◆ Supplied information ◆
┄┄┄┄┄┄┄┄┄┄

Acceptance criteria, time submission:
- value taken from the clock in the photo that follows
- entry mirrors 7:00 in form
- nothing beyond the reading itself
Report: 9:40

┄┄┄┄┄┄┄┄┄┄

◆ Aim ◆
Rewrite the material above with "entry" replaced by "response" wherever it appears, leaving everything else unchanged.

◆ Answer to the exercise ◆
Acceptance criteria, time submission:
- value taken from the clock in the photo that follows
- response mirrors 7:00 in form
- nothing beyond the reading itself
Report: 9:40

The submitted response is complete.